══ Supplied text
FIG. 3 is a front view of the fixing device in accordance with the
present invention.
FIG. 4 is a schematic sectional view of the fixing device in
accordance with the present invention, at a vertical plane parallel
to the lengthwise direction of the device.
FIG. 5 is a schematic sectional view of the fixing device in
accordance with the present invention, at a plane which coincides
with a line (5)-(5) in FIG. 3.
FIG. 6(a) is a perspective view of the left flange of the fixing
device in accordance with the present invention, and FIG. 6(b) is a
perspective view of the left flange of the fixing device, as seen
from the inward side of the fixing device.
FIG. 7 is a perspective view of the pressure switching section of
the fixing device in accordance with the present invention, when
pressure is being applied to the nip N of the fixing device.
FIG. 8 is a perspective view of the pressure switching section of
the fixing device in accordance with the present invention, when no
pressure is being applied to the nip N of the fixing device.
FIG. 9(a) is a diagram which shows the positional relationship
between a sheet of the recording medium and the recording medium
passage of the fixing device in accordance with the present
invention, when the sheet is being conveyed centered through the
fixing device; FIG. 9(b) is a diagram which shows the positional
relationship between a sheet of the recording medium and the
recording medium passage of the fixing device in accordance with
the present invention when the sheet P is being conveyed off-center
leftward through the fixing device; and FIG. 9(c) is a diagram
which shows the positional relationship between a sheet of the
recording medium and the recording medium passage of the fixing
device in accordance with the present invention, when the sheet P
is being conveyed off-center rightward.
FIG. 10 is a block diagram of the image formation sequence of the
image forming apparatus in the first embodiment of the present
invention.
FIG. 11 is a pressure switching timing chart of the fixing device
of the image forming apparatus in the first embodiment.
FIGS. 12(a)-12(c) are diagrams showing the relationship between the
length of time it takes for a sheet of the recording medium to be
conveyed through the fixing device in the first embodiment and the
amount by which the heating film of the fixing device is
twisted.
FIG. 13 is a block diagram of the control sequence for the fixing
device in the second embodiment of the present invention.
FIG. 14 is a block diagram of the control sequence for the image
forming apparatus (fixing device) in the third embodiment of the
present invention.
FIGS. 15(a), 15(b) and 15(c) are graphs which show the relationship
between the length of time it takes for a sheet of the recording
medium to be conveyed through the fixing device in the third
embodiment, and the amount by which the heating film of the fixing
device is twisted.
FIG. 16 is a schematic drawing of the fixing device in the fourth
embodiment of the present invention, as seen from the direction
from which a sheet of recording medium is introduced into the
fixing device.
DESCRIPTION OF THE PREFERRED EMBODIMENTS
[Embodiment 1]
(1) General Description of Image Forming Apparatus
FIG. 1 is a schematic sectional view of the image forming apparatus
100 in this embodiment, the fixing device 25 of which is an image
heating apparatus in accordance with the present invention. It
shows the general structure of the apparatus 100.
This image forming apparatus 100 is of the so-called inline
(tandem) type, and also, of the so-called intermediary-transfer
type. More specifically, it is an electrophotographic full-color
laser printer. It has multiple (four) image formation stations UY,
UM, UC, and UK, each of which has an image bearing member 1. When
it is in the full-color mode, it forms multiple (four)
════
▶ [What you need to do]
Please list every figure that the fixing-device text calls a block diagram, with what each one shows.
══ Provided records
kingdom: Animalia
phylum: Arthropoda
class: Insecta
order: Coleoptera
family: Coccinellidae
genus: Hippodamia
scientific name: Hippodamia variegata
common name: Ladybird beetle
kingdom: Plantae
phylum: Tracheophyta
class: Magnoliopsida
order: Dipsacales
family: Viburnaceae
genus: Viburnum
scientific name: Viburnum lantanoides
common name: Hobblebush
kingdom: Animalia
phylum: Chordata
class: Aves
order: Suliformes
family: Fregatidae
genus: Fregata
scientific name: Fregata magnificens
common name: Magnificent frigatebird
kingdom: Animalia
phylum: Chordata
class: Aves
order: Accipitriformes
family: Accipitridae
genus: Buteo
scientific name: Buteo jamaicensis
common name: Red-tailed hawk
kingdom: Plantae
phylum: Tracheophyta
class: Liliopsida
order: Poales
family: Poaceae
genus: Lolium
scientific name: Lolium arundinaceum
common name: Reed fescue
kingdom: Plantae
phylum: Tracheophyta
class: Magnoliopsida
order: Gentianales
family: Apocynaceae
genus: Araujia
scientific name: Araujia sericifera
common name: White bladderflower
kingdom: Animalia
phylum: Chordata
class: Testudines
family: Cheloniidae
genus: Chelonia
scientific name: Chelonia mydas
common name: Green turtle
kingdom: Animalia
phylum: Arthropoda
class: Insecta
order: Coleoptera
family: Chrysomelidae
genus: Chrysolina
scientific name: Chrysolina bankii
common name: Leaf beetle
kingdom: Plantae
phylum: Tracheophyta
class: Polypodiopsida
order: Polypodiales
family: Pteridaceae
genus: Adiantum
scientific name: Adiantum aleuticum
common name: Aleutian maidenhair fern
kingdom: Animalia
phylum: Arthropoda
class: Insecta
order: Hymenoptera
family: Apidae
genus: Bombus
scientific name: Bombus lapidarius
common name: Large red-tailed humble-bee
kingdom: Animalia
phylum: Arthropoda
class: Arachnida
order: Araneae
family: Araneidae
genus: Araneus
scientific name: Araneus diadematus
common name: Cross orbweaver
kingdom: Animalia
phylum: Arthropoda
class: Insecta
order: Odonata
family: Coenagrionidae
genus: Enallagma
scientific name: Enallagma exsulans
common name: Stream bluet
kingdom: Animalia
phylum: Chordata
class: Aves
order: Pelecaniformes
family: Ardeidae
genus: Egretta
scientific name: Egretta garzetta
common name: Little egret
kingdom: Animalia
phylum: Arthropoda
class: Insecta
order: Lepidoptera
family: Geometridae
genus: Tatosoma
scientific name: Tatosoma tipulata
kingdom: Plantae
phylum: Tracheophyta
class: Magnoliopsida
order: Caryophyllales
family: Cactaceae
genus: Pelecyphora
════
▶ [Result of this exercise]
- FIG. 10: the image formation sequence of the image forming apparatus in the first embodiment
- FIG. 13: the control sequence for the fixing device in the second embodiment
- FIG. 14: the control sequence for the image forming apparatus (fixing device) in the third embodiment